Praise be to you, Lord;
teach me your decrees. 13 With my lips I recount
all the laws that come from your mouth. 14 I rejoice in following your statutes
as one rejoices in great riches. 15 I meditate on your precepts
and consider your ways. 16 I delight in your decrees;
I will not neglect your word.
To be silent does not mean to be inactive; rather it means to breathe in the will of God, to listen attentively and be ready to obey.
Meditating on the Word
Silent thinking and praying that comes from just listening can often be beneficial. It is not necessary for us to find new ideas in meditation. Often that only distracts us and satisfies our vanity. It is quite enough for the word, as we read and understand it, to penetrate us and live within us. As the word of the shepherds moved Mary “in her heart” (Luke 2:51), as a person’s word often stays in our minds, lives and works in us, occupies us, unsettles or delights us, without our being able to do anything about it, so in meditation God’s word wants to enter us and remain with us. It wants to move us and work in us.

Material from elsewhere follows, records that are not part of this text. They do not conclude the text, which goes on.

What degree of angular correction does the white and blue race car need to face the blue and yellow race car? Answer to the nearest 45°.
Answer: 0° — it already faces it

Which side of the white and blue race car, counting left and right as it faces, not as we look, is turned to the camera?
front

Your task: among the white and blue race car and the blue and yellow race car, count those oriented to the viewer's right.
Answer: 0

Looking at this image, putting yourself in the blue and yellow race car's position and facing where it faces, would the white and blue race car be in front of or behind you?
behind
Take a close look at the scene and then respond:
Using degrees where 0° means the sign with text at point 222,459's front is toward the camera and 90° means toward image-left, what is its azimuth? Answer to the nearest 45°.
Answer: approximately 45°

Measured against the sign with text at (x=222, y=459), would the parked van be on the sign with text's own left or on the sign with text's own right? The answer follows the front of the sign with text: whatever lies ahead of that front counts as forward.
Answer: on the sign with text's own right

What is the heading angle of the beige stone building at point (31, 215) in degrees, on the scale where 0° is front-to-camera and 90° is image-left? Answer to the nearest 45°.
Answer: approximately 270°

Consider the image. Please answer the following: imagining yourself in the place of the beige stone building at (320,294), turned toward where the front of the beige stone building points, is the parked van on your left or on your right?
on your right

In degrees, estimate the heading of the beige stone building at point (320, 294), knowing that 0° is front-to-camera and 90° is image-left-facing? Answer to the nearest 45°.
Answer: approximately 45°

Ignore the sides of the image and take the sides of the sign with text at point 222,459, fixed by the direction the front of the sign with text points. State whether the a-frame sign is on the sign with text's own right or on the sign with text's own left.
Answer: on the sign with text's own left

Above all, it is not necessary in meditation for us to have some kind of unexpected, extraordinary experiences. It can happen, but if it does not, that is not a sign that our meditation is futile. From time to time we will notice a great inner barrenness and indifference, a lack of interest and even incapability in meditation. We must not then get stuck in such experiences. Above all, we must not let them keep us from keeping to our meditation time with great patience and faithfulness.